■ PROVIDED INFORMATION ■
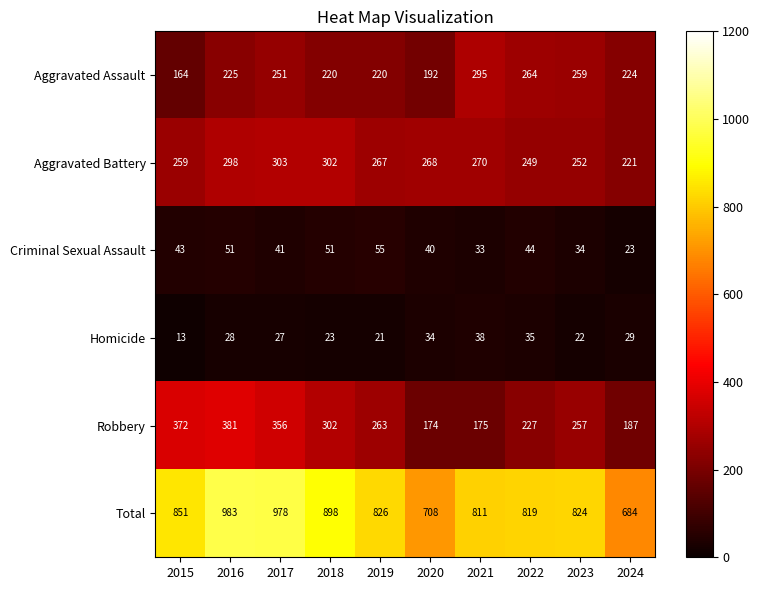

What value does the Robbery series have at 2023?

257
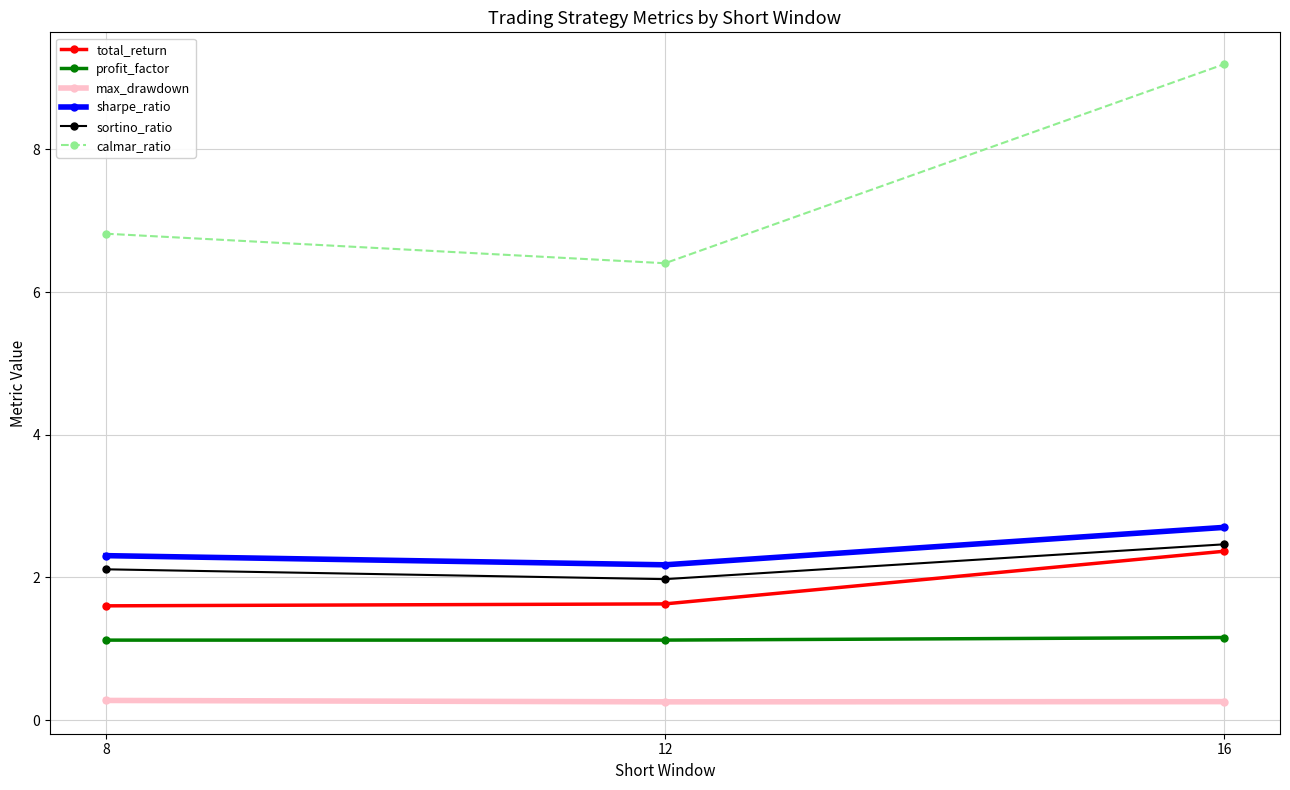

The value of total_return at 8 is 2.5. True or false?

False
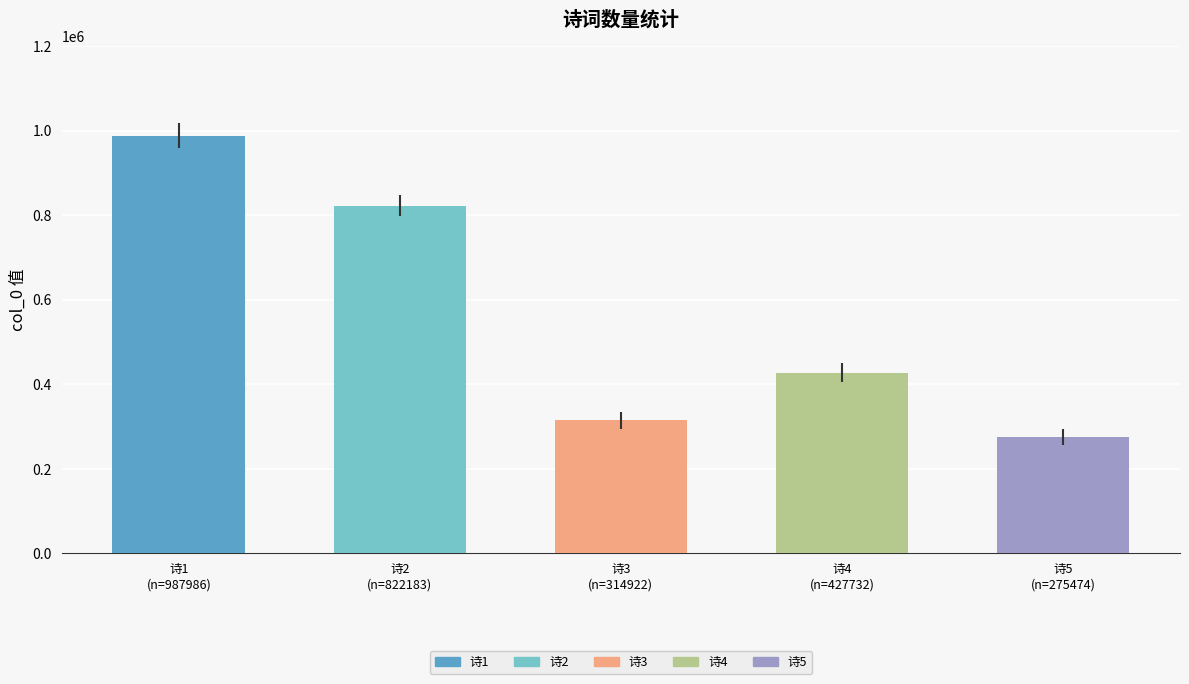

What is the maximum value shown in the chart?

987986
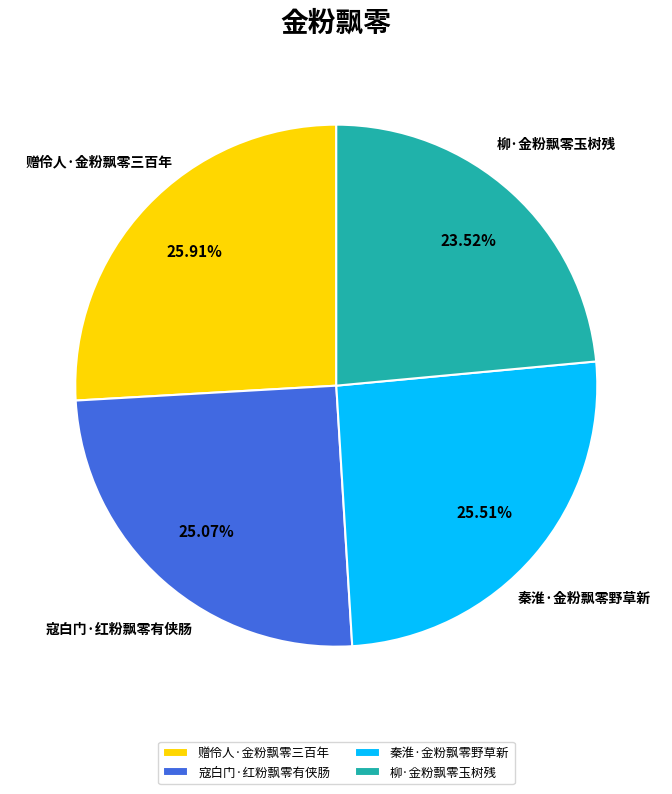

What percentage is the 秦淮·金粉飘零野草新 slice, to the nearest percent?

26%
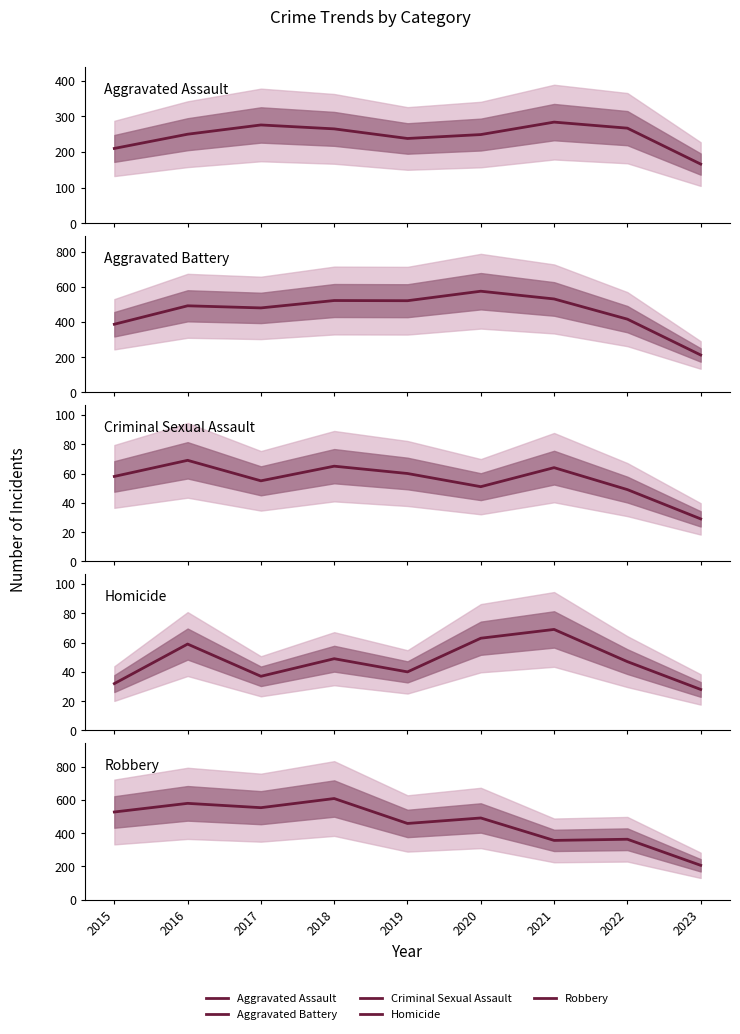

Which series ends up on top after the final intersection of Criminal Sexual Assault and Homicide?

Criminal Sexual Assault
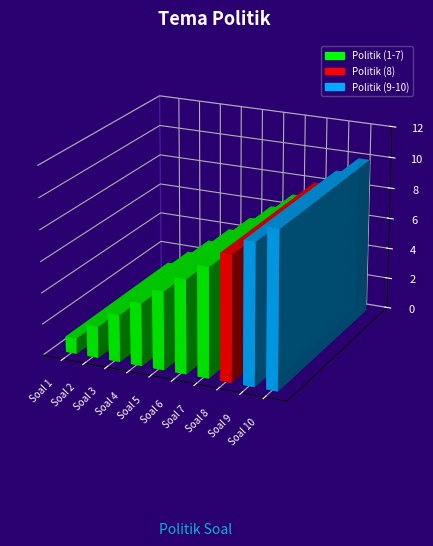

The value at Soal 6 is 6. True or false?

True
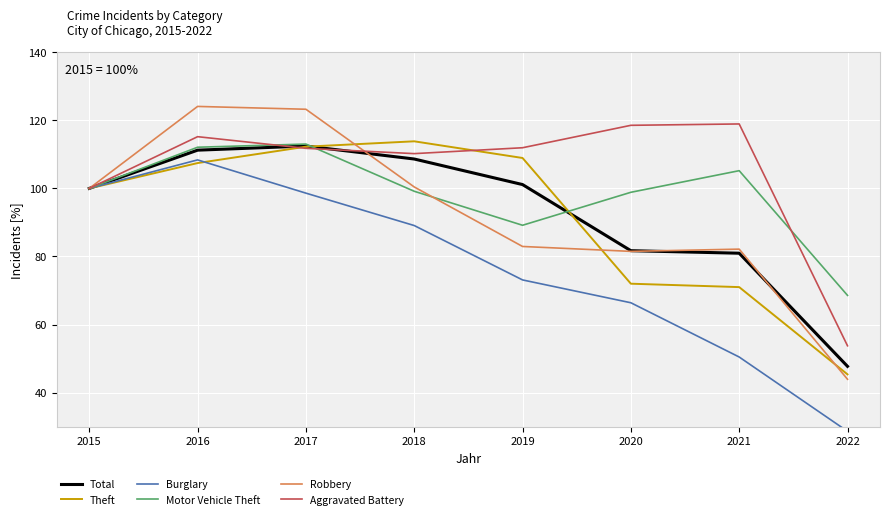

How many values in the Total series are below 101?

4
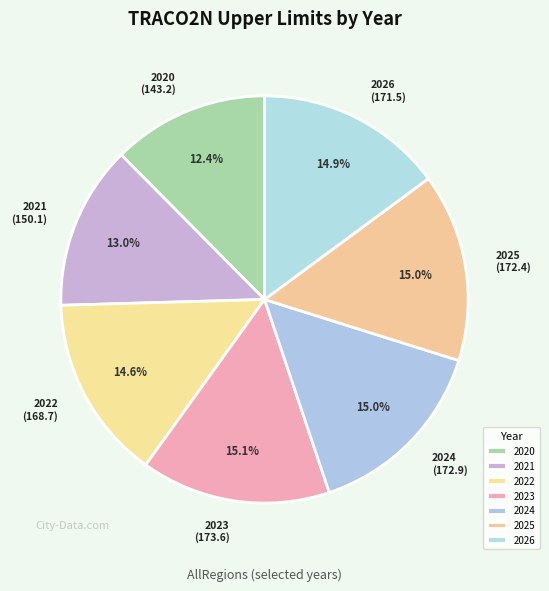

The 2022 slice represents 15% of the pie. True or false?

True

■ WHAT NEEDS TO BE DONE ■
Copy every one of the records above word for word, leaving out the pictures.

■ COMPLETED TASK ■
What value does the Robbery series have at 2023?

257

The value of total_return at 8 is 2.5. True or false?

False

What is the maximum value shown in the chart?

987986

What percentage is the 秦淮·金粉飘零野草新 slice, to the nearest percent?

26%

Which series ends up on top after the final intersection of Criminal Sexual Assault and Homicide?

Criminal Sexual Assault

The value at Soal 6 is 6. True or false?

True

How many values in the Total series are below 101?

4

The 2022 slice represents 15% of the pie. True or false?

True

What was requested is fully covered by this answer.